Siyasi partiler iktidar olmak, ülkeyi yönetmek için kurulurlar. Çünkü siyasi partiler bir dernek, bir STK, bir hayır kurumu değildir.  Ülkeyi yönetmeye talip olan partiler,  parti liderleri eğer başarısız olurlarsa önce parti organları, sonra parti tabanı tarafından sorgulanmaya başlanır. Bizdeki liderler Avrupa ülkelerindeki lider gibi değiller. Avrupa’da siyasi liderler başarısız olunca istifa eder, giderler. Bizdeki liderler, genel başkanlar bırakın gitmeyi koltuk değnekleriyle yürüseler bile o koltuklarda oturmaya devam ederler. Her zaman onların bir mazereti vardır.

Çünkü onlara göre; onlar olmazsa partileri biter, ülke kaosa sürüklenir, daha da önemlisi Cumhuriyet yıkılır(!), laiklik elden gider(!). İşte onların koltukları bunun için çok önemlidir. Bugün ülkemizde yaşanan tam da budur. Bir muhalefet düşünün ki kırk yıldır iktidar olamamış, her girdiği seçimde yenilmiş, girmiş yenilmiş, yenilmiş de yenilmiş. Tabir caizse halktan, milletten umudunu kesmiş.

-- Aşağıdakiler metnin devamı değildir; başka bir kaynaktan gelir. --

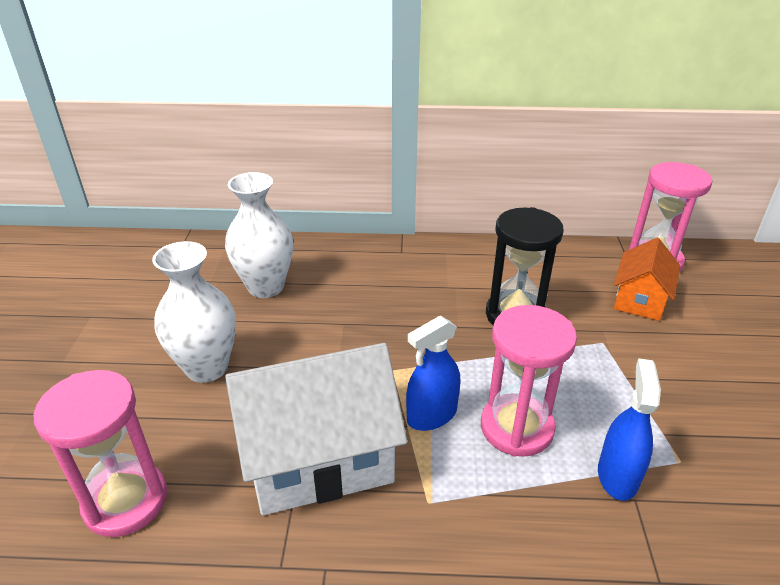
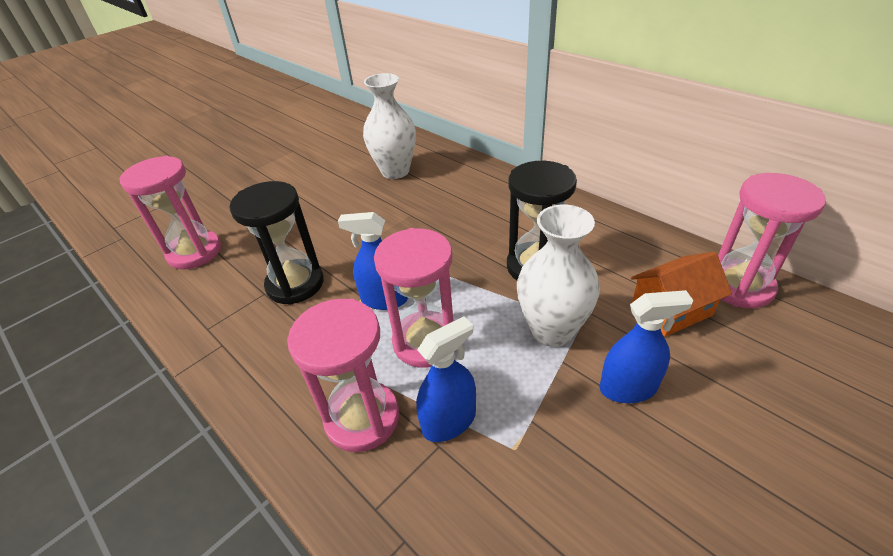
camera: 45 degrees right, 5 degrees up
white vase [152,241,236,383] -> white vase moved to [517,205,600,347]
white house [225,343,407,515] -> black hourglass [229,181,324,305]
none -> pink hourglass [287,299,399,452]
none -> blue spray bottle [600,290,693,403]

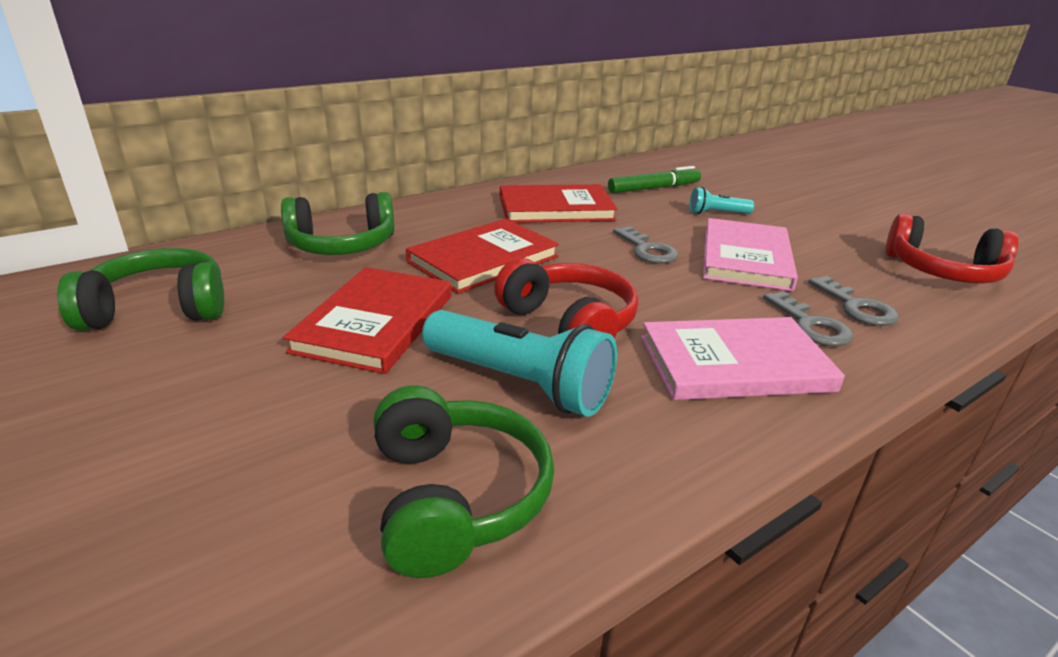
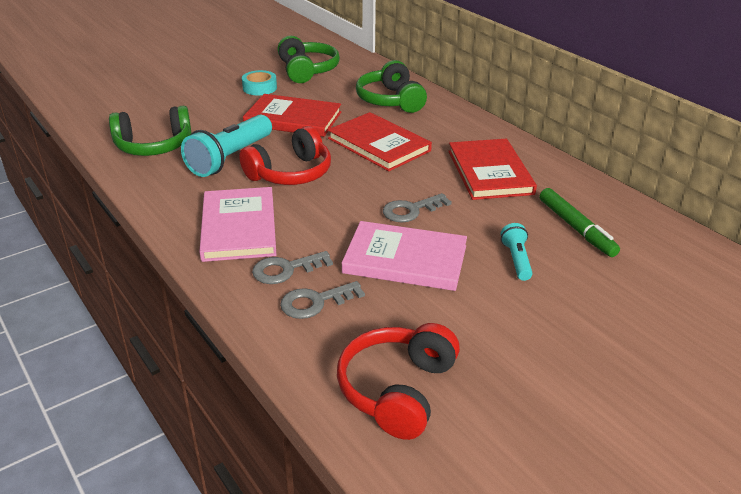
camera: 90 degrees right, 5 degrees up
none -> turquoise tape [242,70,277,95]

Şimdi soruyorum böyle bir partinin lideri olan ne yapar?  O koltukta kalmak için elbette kandan bahseder.  Elbette % 52 oyla Cumhurbaşkanı olmuş bir lidere diktatör der.  Elbette aldığı %25 oyu % 52 den daha büyük görür. Elbette dokunulmazlıklar kalksın der ama siyasi parti gurubuna hakım olamaz ya da işine öyle gelir, HDP’nin yanında yer alır.

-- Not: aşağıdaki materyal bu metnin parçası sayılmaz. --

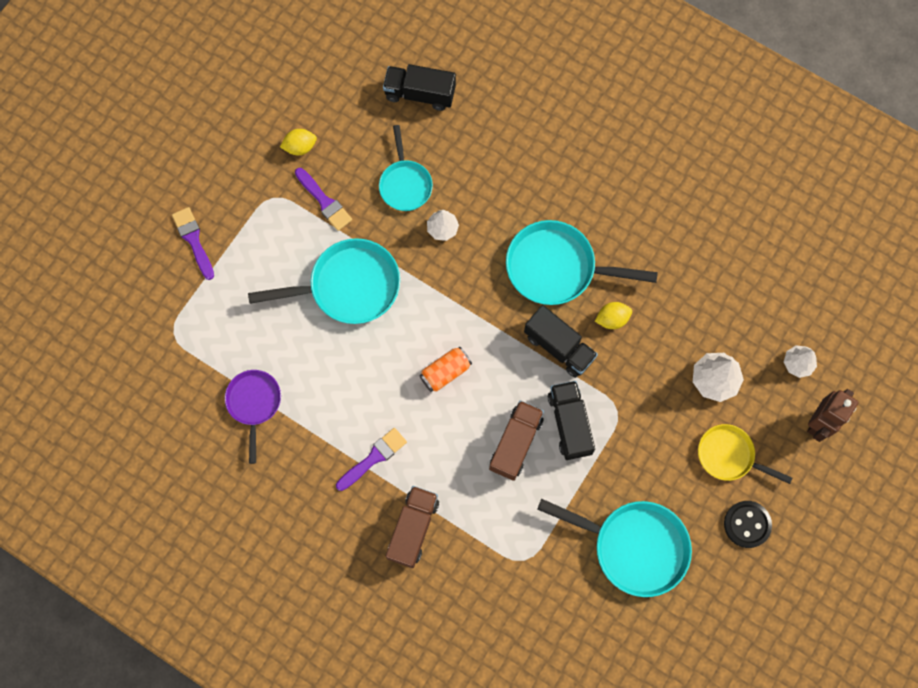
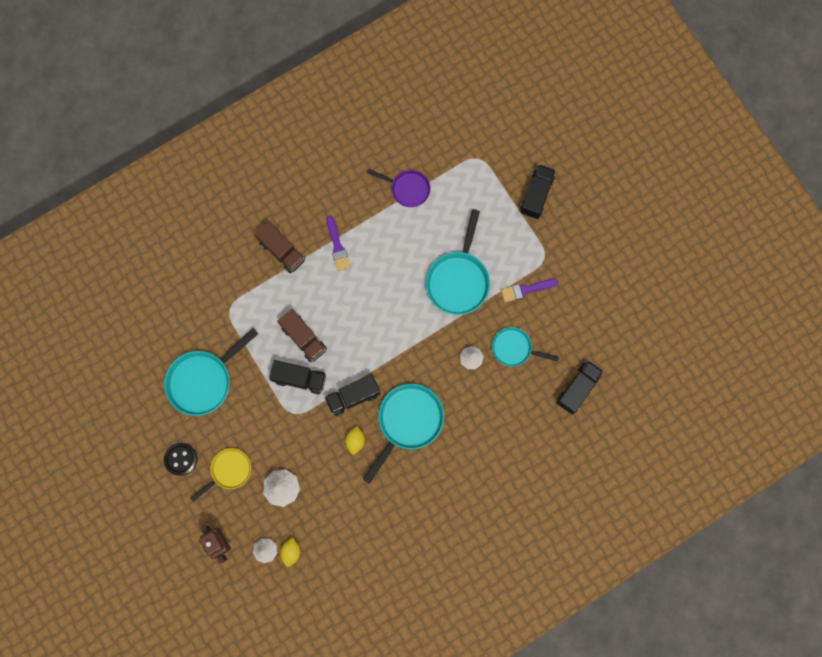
camera: 115 degrees right, 5 degrees up
purple brush [172,207,214,280] -> black truck [521,164,556,219]
yellow lemon [280,129,317,155] -> yellow lemon moved to [280,537,300,567]
orange can [419,347,472,392] -> none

Elbette Cumhurbaşkanlığı ve Ak Parti düşmanlığı onda ülke düşmanlığına varacak duruma dönüşür. Elbette söylemlerinde kin ve nefret sıradanlaşır.  Çünkü artık o bir lider değildir. Onun kullandığı bu dil; nefret dilidir, çaresizlik dilidir, tükenmişlik dilidir. Bu dil, politika üretememe dilidir. Daha da önemlisi bu dil siyaset dili değildir; edep dili hiç değildir. Bu, saplandığı bataklıktaki son çırpınış halidir. İyi de bu böyle nereye kadar gidecek? Bir başka siyasi parti de var ki düşman başına. Allah aşkına dünyanın hangi ülkesinde vardır demokrasi kuralları içinde seçilip meclise girdikten sonra terör örgütünün sözcülüğünü yapmak?  

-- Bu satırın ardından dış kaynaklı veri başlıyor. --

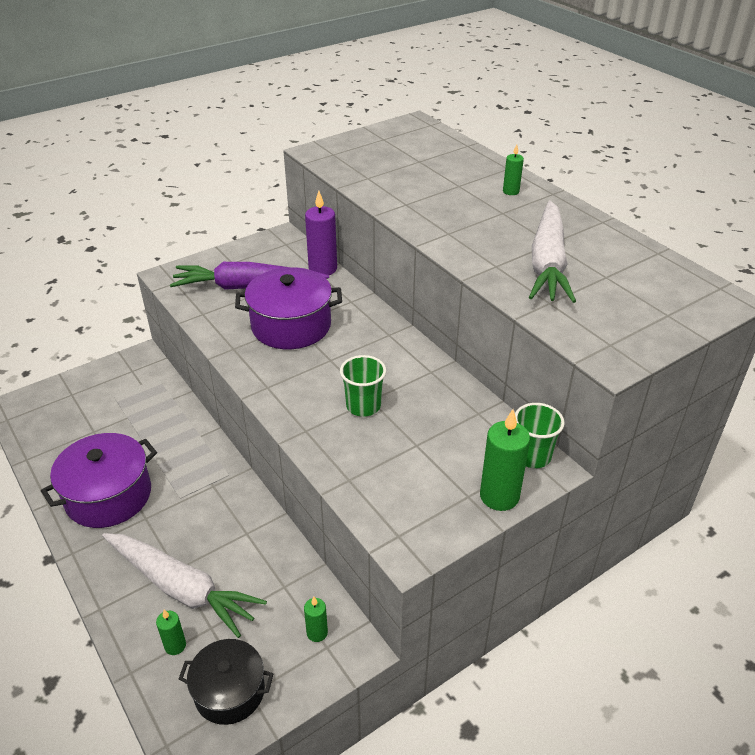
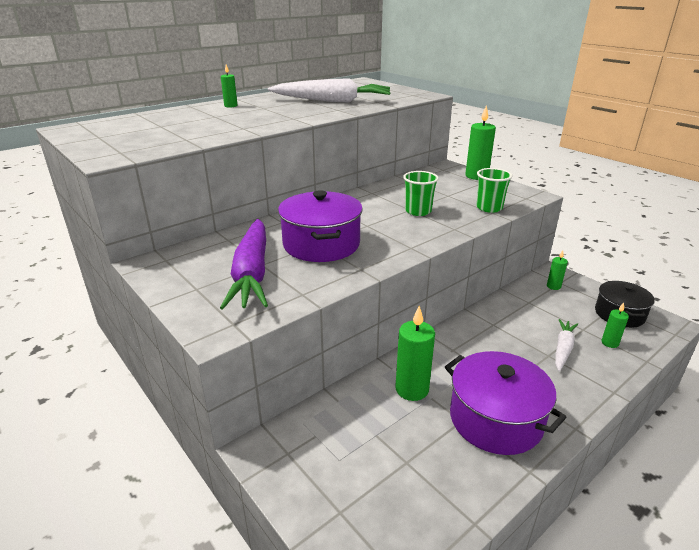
camera: 95 degrees left, 10 degrees down
white carrot [102,533,267,638] -> white carrot [555,319,578,372], size x0.53
purple candle [305,191,337,275] -> none
green cup [515,403,565,468] -> green cup moved to [477,168,513,213]
none -> green candle [395,305,435,401]

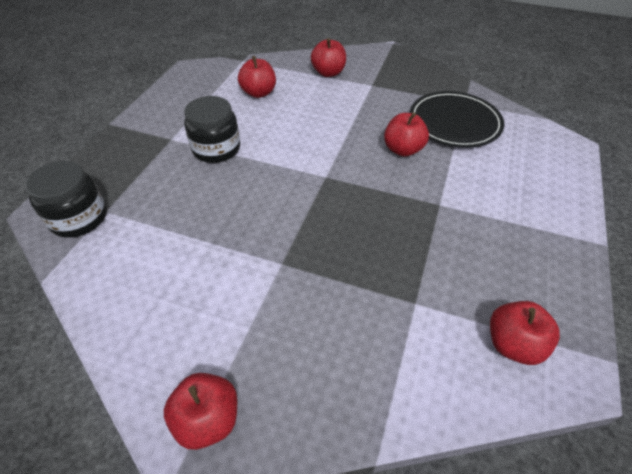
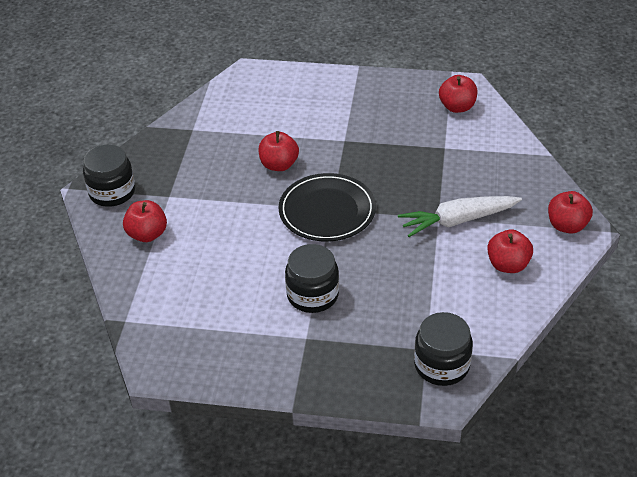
camera: 100 degrees left, 5 degrees down
red apple [238,56,276,98] -> red apple moved to [487,229,533,273]
black plate [410,91,504,148] -> black plate moved to [278,173,376,242]
none -> black jar [83,145,135,207]
none -> white carrot [398,196,522,237]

Sadece bununla da yetinmeyen bu siyasi oluşum PKK terör örgütüne her türlü yardımda bulunup ülkesini başka ülkelere yalanlarla şikâyet edebiliyor.  

Ülkeyi bölmek için her türlü fırıldaklığı, hainliği yapacaksın bir de utanmadan dokunulmazlıklar kaldırılırken % 52 oy almış Cumhurbaşkanı için “Bu saray darbesi.” diyeceksin. Terör örgütü liderlerinin talimatlarıyla iş yapan sen, demokratiksin öyle mi? Hükümet bir an önce terörle bağlantısı olanları vatandaşlıktan çıkarmalı, bu kişilerin tüm mal varlıklarına el konulmalı ve hatta idam geri gelmeli. Yoksa böyle terörle mücadele edilmez, edilemez. Kanunlar caydırıcı olmalı. Öyle bir duruma geldik ki vatanı sevmek, vatanı savunmak neredeyse önemsizmiş gibi bir algı oluşturuluyor.

Terör örgütlerini savunan hainlerin sesi daha gür çıkıyor. Bu gün ülkemizde terör konusunda her alanda birlik ve bütünlük sağlanmışken her alanda terörün üzerine gidilmeli. Hükümet gerekli kanunları çıkarmalı. Hukuk üzerine düşeni yapmalı. Yoksa bu millet bir daha hayal kırıklığına uğramayı kaldıramaz.